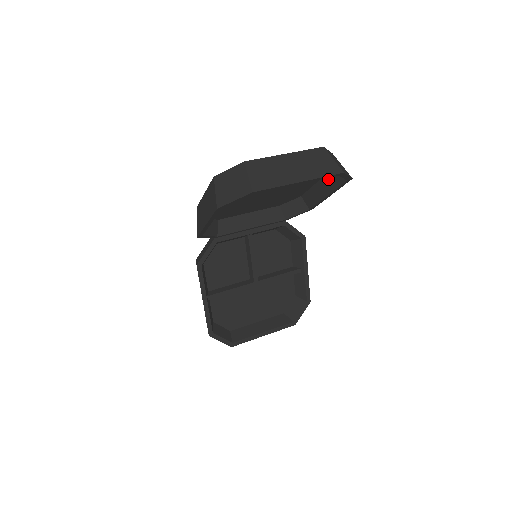
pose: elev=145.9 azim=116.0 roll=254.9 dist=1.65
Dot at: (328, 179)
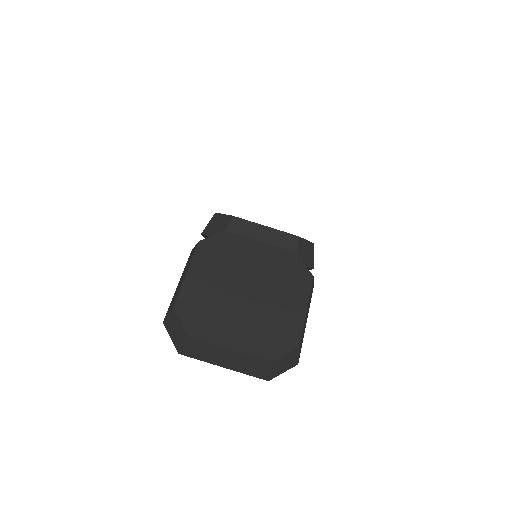
Dot at: occluded
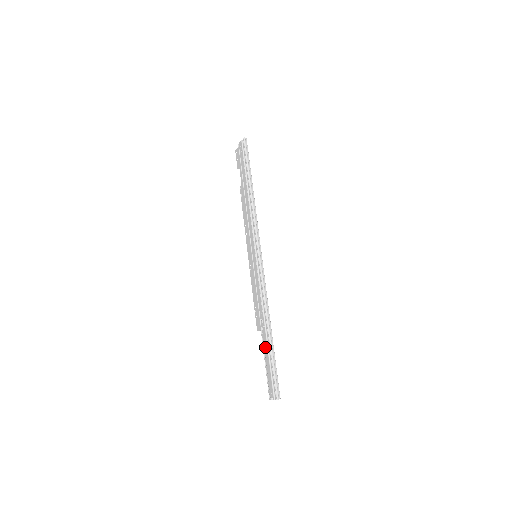
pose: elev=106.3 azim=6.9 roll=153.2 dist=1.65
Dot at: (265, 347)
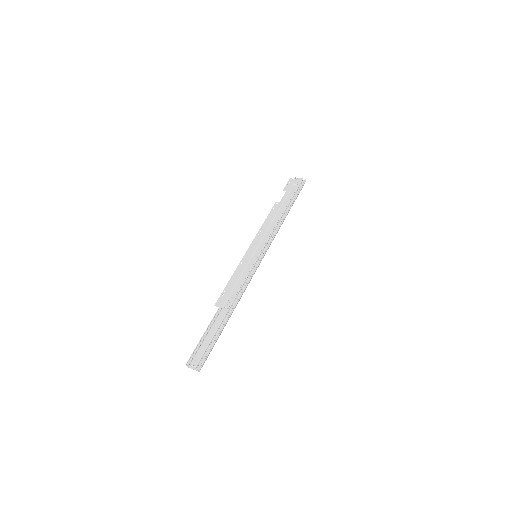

------------------------------------------------

- [Brief] Copy every line of the entries above word for word, leaving out the pictures.

- [Result of this task]
pose: elev=145.9 azim=116.0 roll=254.9 dist=1.65
Dot at: (328, 179)
Dot at: occluded
pose: elev=106.3 azim=6.9 roll=153.2 dist=1.65
Dot at: (265, 347)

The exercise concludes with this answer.